Por mi parte, puedo decir que estoy feliz por muchos motivos. Feliz porque el destete se haya producido de una manera tan natural, tan tranquila y tan positiva para los dos. Feliz por el tiempo que hemos compartido mi hijo Alejandro y yo con la lactancia. Y feliz porque ahora miro hacia atrás, y me doy cuenta de que detrás de esta lactancia, hay mucho más que el propio hecho de dar de mamar: hay muchas personas, muchas historias, muchos momentos únicos.
El inicio no fue sencillo. El posible efecto de la anestesia que me pusieron durante el parto (que hizo que Alejandro estuviera muy dormido todo el primer día, ni siquiera la primera hora fue de alerta tranquila), unido a un frenillo que no fue cortado hasta la semana de vida, llevaron a que durante los primeros meses, nuestra lactancia fuera con pezonera pues no podía mamar sin ellas. De esto, aunque fue engorroso en cada toma (y eran muchas), podemos sentirnos agradecidos porque sin ellas, no sé si hubiéramos podido tener una lactancia.
Recuerdo las mañanas en nuestra primera casa, sin movernos de la cama, entre tomas, durmiendo, leyendo, descansando, aprovechando el tiempo juntos... También recuerdo en esos primeros meses, el grupo de lactancia al que empezamos a ir, el mundo de posibilidades que empezamos a conocer gracias a la lactancia y cómo se nos abrieron nuevos horizontes.

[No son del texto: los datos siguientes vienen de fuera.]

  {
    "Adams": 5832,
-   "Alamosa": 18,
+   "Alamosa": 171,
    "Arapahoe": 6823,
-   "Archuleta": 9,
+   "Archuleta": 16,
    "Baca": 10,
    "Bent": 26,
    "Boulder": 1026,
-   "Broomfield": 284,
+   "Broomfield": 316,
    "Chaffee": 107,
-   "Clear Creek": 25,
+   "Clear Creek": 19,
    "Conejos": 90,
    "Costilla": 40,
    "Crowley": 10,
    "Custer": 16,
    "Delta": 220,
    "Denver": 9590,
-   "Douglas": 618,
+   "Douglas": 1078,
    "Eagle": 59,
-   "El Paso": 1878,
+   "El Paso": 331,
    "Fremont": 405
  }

Y de pronto, al sexto mes, mientras un día buscaba las pezoneras porque quería mamar, se enganchó y mamó sin ellas. No quería ni respirar, ni moverme,... nada, sólo quería mantener ese instante por si no se volvía a repetir. Pero no fue así, a partir de ahí, pudimos olvidarnos de las pezoneras y disfrutar libremente de la lactancia.

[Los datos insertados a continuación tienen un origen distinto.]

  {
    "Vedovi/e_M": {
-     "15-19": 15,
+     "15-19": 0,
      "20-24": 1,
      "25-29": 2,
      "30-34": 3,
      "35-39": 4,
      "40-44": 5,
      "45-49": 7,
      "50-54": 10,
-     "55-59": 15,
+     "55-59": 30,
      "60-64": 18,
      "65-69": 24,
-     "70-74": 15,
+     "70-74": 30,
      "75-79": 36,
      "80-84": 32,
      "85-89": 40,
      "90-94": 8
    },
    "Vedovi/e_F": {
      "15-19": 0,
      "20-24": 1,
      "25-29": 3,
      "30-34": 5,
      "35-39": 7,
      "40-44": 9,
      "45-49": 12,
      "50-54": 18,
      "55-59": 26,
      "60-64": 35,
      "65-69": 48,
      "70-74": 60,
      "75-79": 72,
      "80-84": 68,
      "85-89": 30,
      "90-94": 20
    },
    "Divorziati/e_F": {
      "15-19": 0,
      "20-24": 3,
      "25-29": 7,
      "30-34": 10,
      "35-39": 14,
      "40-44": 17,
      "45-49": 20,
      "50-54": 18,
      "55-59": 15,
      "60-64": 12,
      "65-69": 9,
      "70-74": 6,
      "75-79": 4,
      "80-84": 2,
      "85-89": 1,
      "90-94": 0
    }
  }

Y el último medio año, la lactancia con Alejandro se redujo bastante por su propia iniciativa a los momentos de ir a la cama, de cansancio o algún momento esporádico de aburrimiento o incomodidad. No solía pedir más que en esas ocasiones, a pesar de que por ambas partes continuábamos con la lactancia a demanda.
Varias noches en las que se quedó dormido con su padre mientras le contaba un cuento y yo dormía a Iver, otra noche que se durmió en el coche de vuelta después de un viaje, hicieron que no compartiéramos nuestro momento de toma nocturna durante unos días.
Y entonces se lo planteé: le pregunté si quería dormirse a partir de aquella noche, abrazado a mí, mientras le contaba un cuento, dándonos sin cariño,... pero sin la teta. Y me dijo que sí. Así que ratificamos el acuerdo, y desde entonces... Ha sido tan sencillo, tan bonito, tan positivo... Creo que era el momento.
Es real, se ha producido el destete de mi hijo mayor, después de 42 meses de lactancia, la mitad en un tándem (que en algunos momentos no ha sido sencillo, publicaré un post en el blog algún día) con su hermanito Iver y estamos satisfechos, orgullosos e iniciando un nuevo período.
Gracias hijo por este tiempo de brazos, de abrazos, de sueños, de miradas, de sonrisas, de leche, de teta, de placer. Gracias por este maravilloso regalo.